What the exercise asks: If a line in the records below holds the string "Spandau", count it, and state only the final count.
#### Records shown ####
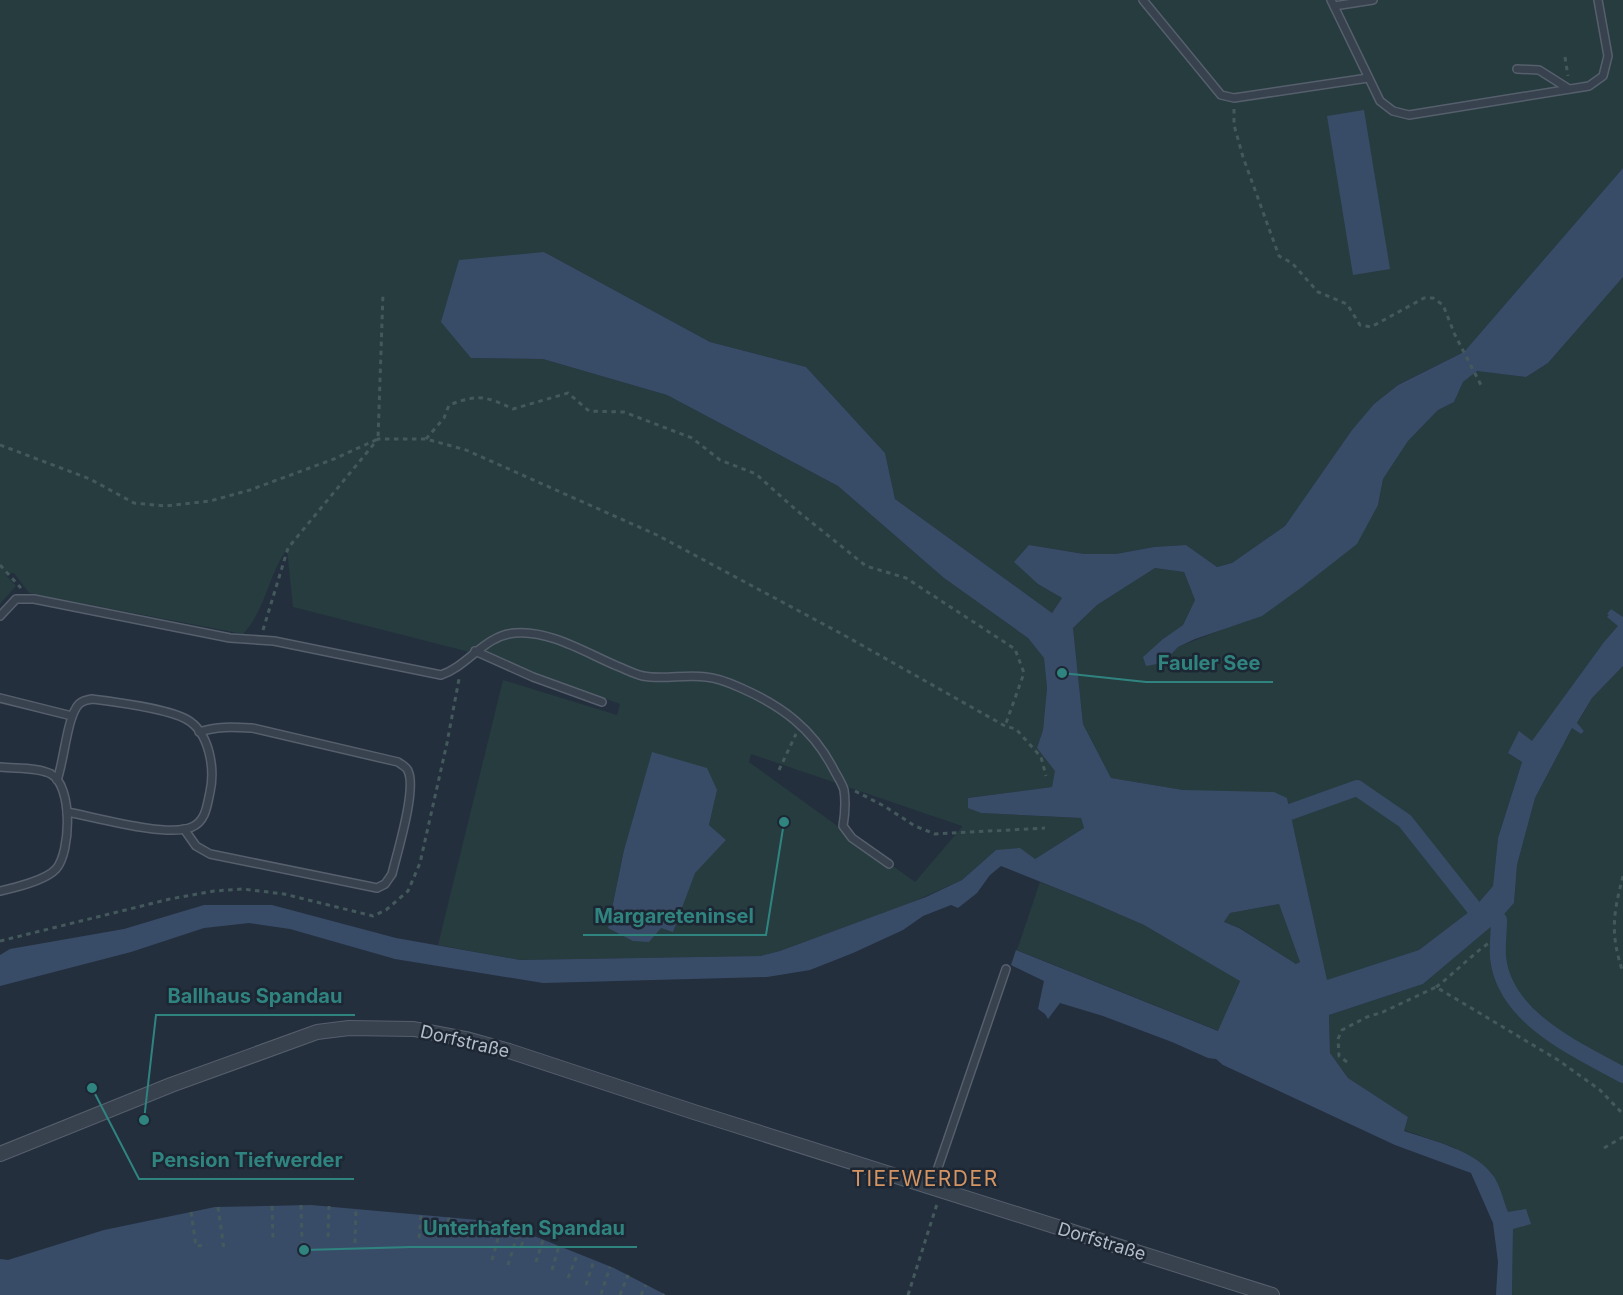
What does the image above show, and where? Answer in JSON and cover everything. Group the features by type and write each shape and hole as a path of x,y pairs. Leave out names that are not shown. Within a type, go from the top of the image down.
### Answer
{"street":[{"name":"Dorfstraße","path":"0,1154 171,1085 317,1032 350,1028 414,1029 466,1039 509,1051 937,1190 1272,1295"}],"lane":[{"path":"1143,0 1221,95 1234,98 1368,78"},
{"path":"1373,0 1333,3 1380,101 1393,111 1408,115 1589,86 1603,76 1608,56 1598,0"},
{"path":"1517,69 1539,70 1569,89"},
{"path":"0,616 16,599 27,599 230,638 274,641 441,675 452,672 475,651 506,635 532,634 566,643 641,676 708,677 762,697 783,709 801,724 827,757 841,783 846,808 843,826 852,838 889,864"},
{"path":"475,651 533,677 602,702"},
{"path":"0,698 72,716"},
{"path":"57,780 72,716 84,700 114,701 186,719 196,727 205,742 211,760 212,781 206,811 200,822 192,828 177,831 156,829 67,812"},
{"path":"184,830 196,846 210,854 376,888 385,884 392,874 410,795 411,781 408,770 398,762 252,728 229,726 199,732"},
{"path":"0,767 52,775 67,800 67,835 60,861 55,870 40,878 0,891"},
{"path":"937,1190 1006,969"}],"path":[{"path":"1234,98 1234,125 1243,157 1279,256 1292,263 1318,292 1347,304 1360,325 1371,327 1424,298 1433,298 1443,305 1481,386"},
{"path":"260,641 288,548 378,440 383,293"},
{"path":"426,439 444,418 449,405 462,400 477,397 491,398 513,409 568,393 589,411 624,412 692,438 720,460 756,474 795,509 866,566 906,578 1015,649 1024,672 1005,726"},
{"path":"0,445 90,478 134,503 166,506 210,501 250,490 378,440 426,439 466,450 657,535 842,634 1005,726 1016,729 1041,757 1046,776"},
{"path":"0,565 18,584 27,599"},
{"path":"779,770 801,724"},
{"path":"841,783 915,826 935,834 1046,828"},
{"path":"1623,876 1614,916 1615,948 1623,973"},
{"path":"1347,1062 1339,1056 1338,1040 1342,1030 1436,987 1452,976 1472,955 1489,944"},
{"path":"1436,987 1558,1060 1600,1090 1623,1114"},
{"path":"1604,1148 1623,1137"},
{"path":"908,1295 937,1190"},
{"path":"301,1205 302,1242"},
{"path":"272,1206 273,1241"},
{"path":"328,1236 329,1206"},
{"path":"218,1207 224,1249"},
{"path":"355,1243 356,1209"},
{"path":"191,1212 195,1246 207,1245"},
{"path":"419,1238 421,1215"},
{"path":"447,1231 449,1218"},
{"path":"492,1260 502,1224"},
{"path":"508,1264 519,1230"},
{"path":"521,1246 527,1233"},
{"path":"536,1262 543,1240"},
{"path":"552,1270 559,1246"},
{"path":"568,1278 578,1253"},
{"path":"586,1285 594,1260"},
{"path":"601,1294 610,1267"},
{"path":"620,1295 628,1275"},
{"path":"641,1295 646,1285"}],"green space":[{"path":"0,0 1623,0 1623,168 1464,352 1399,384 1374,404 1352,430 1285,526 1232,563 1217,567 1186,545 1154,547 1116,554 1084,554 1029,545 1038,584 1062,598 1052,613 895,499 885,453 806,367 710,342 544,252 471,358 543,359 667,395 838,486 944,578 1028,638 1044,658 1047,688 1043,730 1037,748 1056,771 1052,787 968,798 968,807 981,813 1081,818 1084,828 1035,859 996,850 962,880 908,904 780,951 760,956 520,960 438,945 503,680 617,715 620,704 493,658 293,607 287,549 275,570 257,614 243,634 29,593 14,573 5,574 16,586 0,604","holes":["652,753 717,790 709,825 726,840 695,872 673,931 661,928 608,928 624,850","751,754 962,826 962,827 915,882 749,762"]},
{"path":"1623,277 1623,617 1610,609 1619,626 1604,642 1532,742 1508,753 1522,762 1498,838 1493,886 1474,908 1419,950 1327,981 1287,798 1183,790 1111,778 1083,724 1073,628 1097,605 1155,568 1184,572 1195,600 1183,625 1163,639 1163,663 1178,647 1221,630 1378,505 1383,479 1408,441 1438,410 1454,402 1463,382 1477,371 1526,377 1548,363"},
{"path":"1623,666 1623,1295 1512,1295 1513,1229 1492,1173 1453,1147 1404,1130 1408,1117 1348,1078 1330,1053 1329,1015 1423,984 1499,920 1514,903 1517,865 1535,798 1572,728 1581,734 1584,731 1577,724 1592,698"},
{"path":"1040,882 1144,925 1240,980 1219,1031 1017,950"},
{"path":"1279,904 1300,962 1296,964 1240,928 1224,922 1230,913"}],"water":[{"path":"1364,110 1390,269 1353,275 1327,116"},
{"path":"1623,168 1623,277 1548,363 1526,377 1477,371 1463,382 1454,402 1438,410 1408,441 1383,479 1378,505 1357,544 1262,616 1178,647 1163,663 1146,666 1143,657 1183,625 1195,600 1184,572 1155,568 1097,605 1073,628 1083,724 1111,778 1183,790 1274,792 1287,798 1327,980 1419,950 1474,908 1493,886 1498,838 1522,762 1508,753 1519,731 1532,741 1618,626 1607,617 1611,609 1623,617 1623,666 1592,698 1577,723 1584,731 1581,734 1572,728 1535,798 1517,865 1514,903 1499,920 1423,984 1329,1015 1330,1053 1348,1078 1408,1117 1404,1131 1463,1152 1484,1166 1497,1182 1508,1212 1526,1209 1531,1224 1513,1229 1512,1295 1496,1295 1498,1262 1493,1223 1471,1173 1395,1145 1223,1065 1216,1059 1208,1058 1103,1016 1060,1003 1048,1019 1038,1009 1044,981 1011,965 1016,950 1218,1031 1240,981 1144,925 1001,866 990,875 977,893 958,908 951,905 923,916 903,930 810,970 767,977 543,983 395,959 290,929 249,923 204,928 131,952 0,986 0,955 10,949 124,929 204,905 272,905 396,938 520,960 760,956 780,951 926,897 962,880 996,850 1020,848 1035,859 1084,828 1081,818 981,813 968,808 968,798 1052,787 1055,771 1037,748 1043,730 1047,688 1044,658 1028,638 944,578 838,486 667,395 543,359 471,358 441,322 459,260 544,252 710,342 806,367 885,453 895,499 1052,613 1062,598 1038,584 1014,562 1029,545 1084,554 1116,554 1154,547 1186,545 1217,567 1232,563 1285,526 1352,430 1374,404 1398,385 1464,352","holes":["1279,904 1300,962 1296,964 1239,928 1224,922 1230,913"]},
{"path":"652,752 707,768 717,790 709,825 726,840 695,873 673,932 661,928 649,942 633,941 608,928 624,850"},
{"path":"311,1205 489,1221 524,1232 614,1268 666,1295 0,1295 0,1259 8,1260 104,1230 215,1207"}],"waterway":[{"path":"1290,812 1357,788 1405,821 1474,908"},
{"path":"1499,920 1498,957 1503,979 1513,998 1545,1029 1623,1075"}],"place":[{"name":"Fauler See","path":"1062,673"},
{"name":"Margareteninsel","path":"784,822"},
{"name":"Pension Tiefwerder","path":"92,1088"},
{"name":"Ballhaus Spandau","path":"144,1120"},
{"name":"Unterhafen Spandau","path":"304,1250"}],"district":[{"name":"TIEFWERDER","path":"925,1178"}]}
####
Solved problem: 2